Date: Mon, 17 Nov 1997 10:21:18 EST


Subject: Re: double negatives and other prescriptions

Jeutonne Brewer writes,

On Sun, 16 Nov 1997, Kusujiro Miyoshi wrote:

The discussion on double negatives is quite interesting for me in

that it reminds me the arguments in England in the eighteenth

century. This discussion seems to be the one being had between

Priestley and Lowth.

Thanks for mentioning Priestley. He provides a good 18th century

contrast to Lowth later prescriptive popularizing grammarians like

Lindley Murray. Unfortunately, the Lowthian ideas are the ones

?that still appear in school grammars.

18th century grammarians like Lowth proclaimed a whole series

of prescriptive statements about English. I remember that Albert

Baugh's history of the language book has/had an interesting list

of these. Offhand, I remember different than/different from in

the list.
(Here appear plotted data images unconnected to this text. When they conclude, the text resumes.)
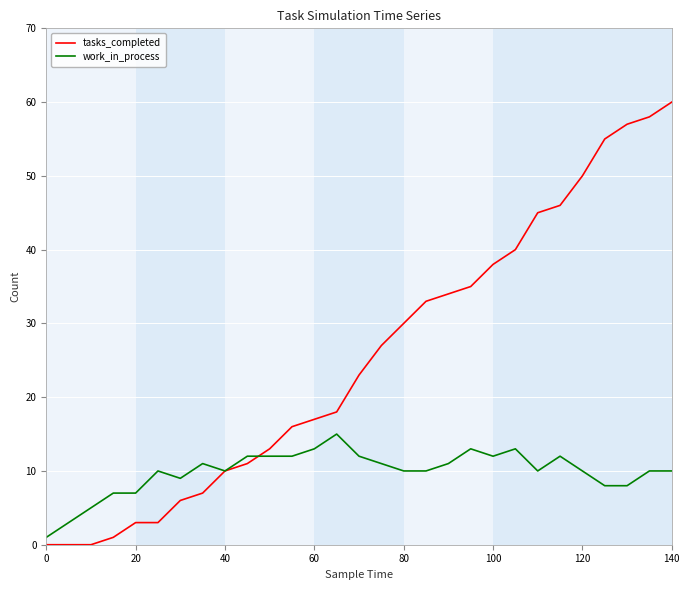

Which series has the largest total across all categories?

tasks_completed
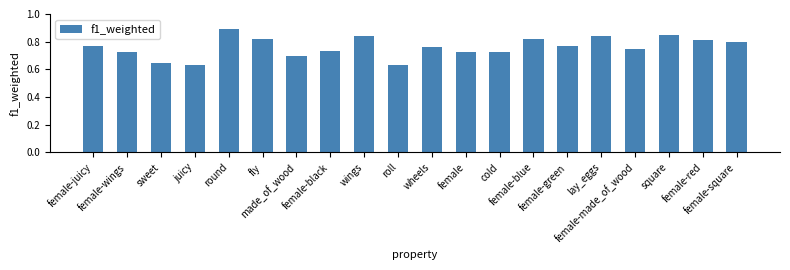

How many values are between 0 and 1?

20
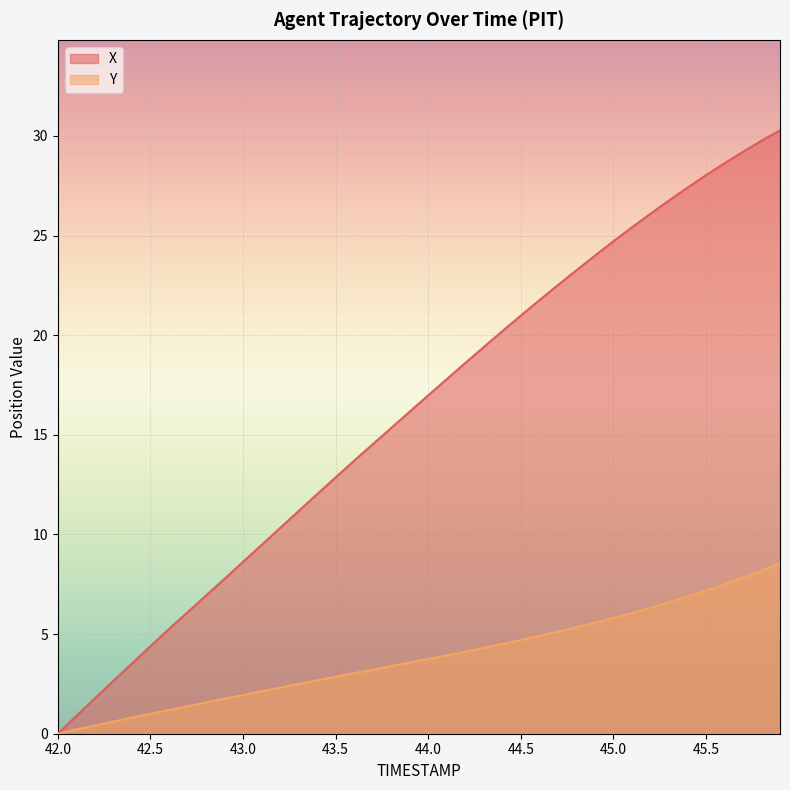

What is the value of the X point at the 35th from the left?

27.4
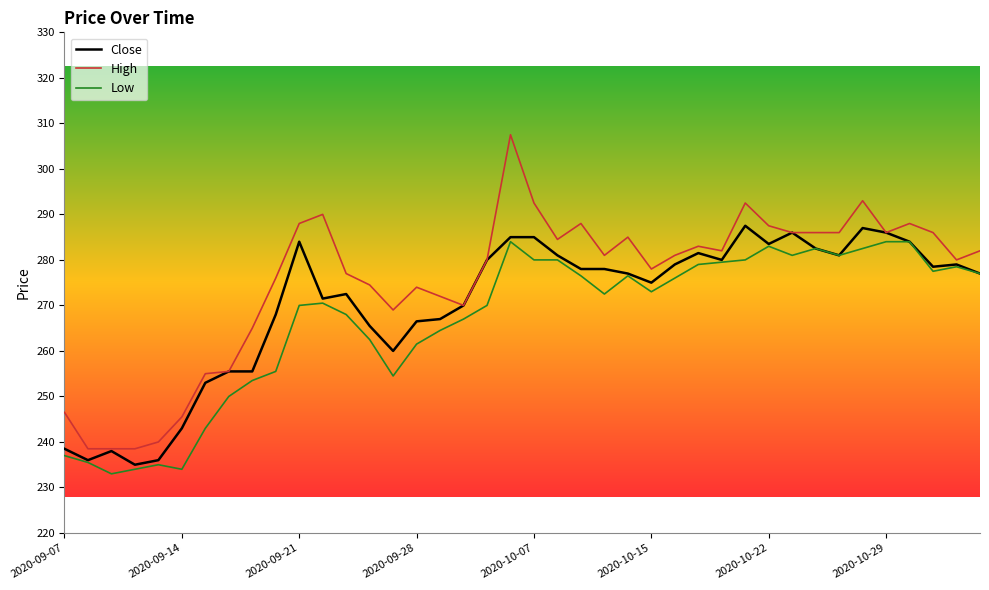

What is the lowest value of the Low series?

233.0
The 18th century grammarians were also prescriptively

important in imposing generic "he" as "correct."

Baugh is a fine reference, but let's not omit the valuable work of our own

Dennis Baron, viz. _Language and Good Taste: Reforming the American Language_

(Yale U. P., 1982), with several chapters on the 18th, 19th, and 20th century

prescriptivists and language mavens.